READING ABOUT POVERTY IS SO DEPRESSING…
1600 by Jeff HessI’ve been a journalist—well-paid, paid, low-paid and unpaid—for most of my life. One of the books I’m reading right now is Ta-Nehisi Coates Between The World And Me in which, in addition to his insights on race, he talks about his own development as a writer and journalist. From Barbara Ehrenreich perspective the Coates who began writing at the end of the last century would find embarking on his present career today much more difficult.
Ehrenreich, in In America, only the rich can afford to write about poverty writes:
This is the real face of journalism today: not million dollar-a-year anchorpersons, but low-wage workers and downwardly spiraling professionals who can’t muster up expenses to even start on the articles, photo-essays and videos they want to do, much less find an outlet to cover the costs of doing them. You can’t, say, hop on a plane to cover a police shooting in your hometown if you don’t have a credit card.

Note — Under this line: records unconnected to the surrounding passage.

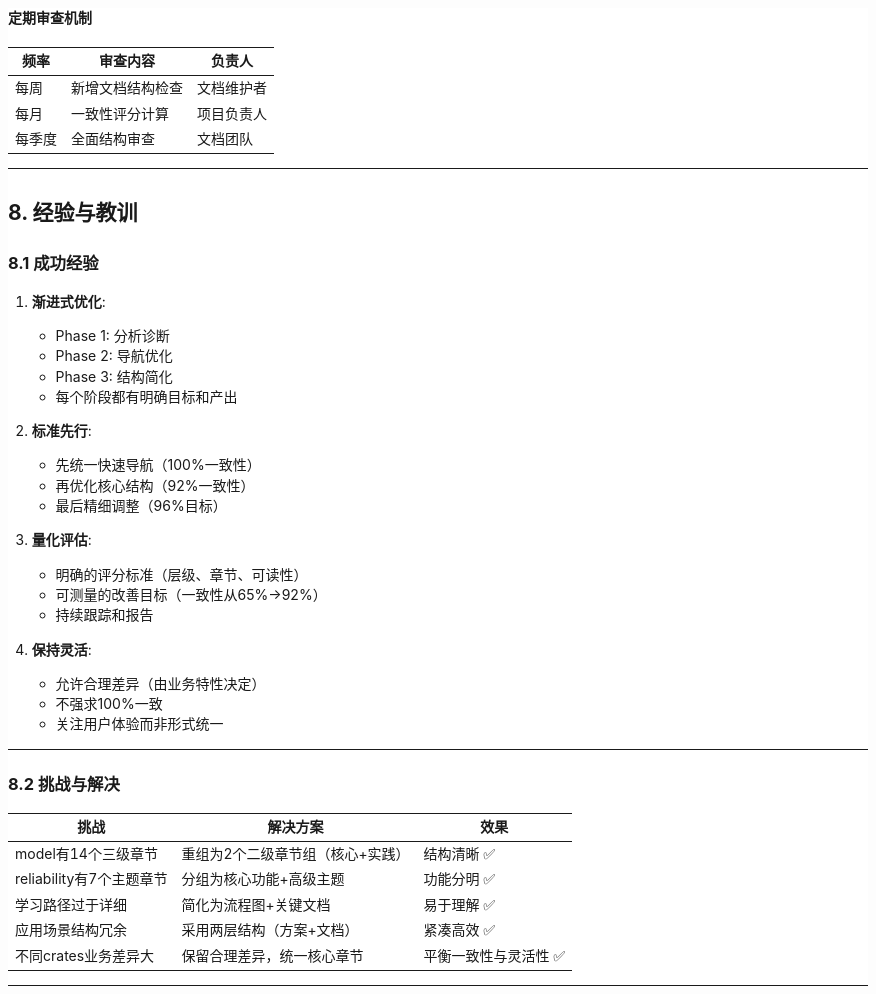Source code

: #### 定期审查机制

| 频率 | 审查内容 | 负责人 |
|------|---------|--------|
| 每周 | 新增文档结构检查 | 文档维护者 |
| 每月 | 一致性评分计算 | 项目负责人 |
| 每季度 | 全面结构审查 | 文档团队 |

---

## 8. 经验与教训

### 8.1 成功经验

1. **渐进式优化**: 
   - Phase 1: 分析诊断
   - Phase 2: 导航优化
   - Phase 3: 结构简化
   - 每个阶段都有明确目标和产出

2. **标准先行**:
   - 先统一快速导航（100%一致性）
   - 再优化核心结构（92%一致性）
   - 最后精细调整（96%目标）

3. **量化评估**:
   - 明确的评分标准（层级、章节、可读性）
   - 可测量的改善目标（一致性从65%→92%）
   - 持续跟踪和报告

4. **保持灵活**:
   - 允许合理差异（由业务特性决定）
   - 不强求100%一致
   - 关注用户体验而非形式统一

---

### 8.2 挑战与解决

| 挑战 | 解决方案 | 效果 |
|------|---------|------|
| model有14个三级章节 | 重组为2个二级章节组（核心+实践） | 结构清晰 ✅ |
| reliability有7个主题章节 | 分组为核心功能+高级主题 | 功能分明 ✅ |
| 学习路径过于详细 | 简化为流程图+关键文档 | 易于理解 ✅ |
| 应用场景结构冗余 | 采用两层结构（方案+文档） | 紧凑高效 ✅ |
| 不同crates业务差异大 | 保留合理差异，统一核心章节 | 平衡一致性与灵活性 ✅ |

---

I remember in 1982, when I was a junior in the Magazine Journalism program at Ohio University, we had a guest lecturer talking about job opportunities. When she dropped the bomb—that starting salaries in Ohio for journalists were around $12,000 a year—I could see my fellow students get that wuuuut? look. Even in 1982, that was a poverty wage. I think a lot of students changed majors that day. I was committed and stuck out the program, landing a full-time job 10 months as an assistant editor at Aftermarket Business. During those 10 months I freelanced for more than a dozen publications to pay the rent.
I never got rich, but I paid the bills and felt comfortable. I never, however, wrote about what I thought were truly important topics. In my 20s I had wanted to follow in the footsteps of Ida Tarbell, Upton Sinclair, George Orwell, Hunter S. Thompson and Tom Wolfe. I doing a bit of that now with my blogs, but there’s no money coming in. I have a day job, tutoring, that allows me the freedom to write what I want, but this has become more of a hobby than a cause. That’s depressing.
Ehrenreich concludes:
In a highly polarized society like our own, the wealthy have a special stake in keeping honest journalism about class and inequality alive. Burying an aching social problem does not solve it. The rich and their philanthropies need to step up and support struggling journalists and the slender projects that try to keep them going. As a self-proclaimed member of the 0.01% warned other members of his class last year: “If we don’t do something to fix the glaring inequities in this economy, the pitchforks are going to come for us.”
As long as Walmart continues to sell really, really cheap plastic crap from China there will be no pitchforks or tumbrels.
I sincerely wish that Ehrenreich conclusion was valid, but, sadly, I don’t think the wealthy (other than Nick Hanauer and a very tiny few others) see any advantage in supporting journalists writing about class and inequality.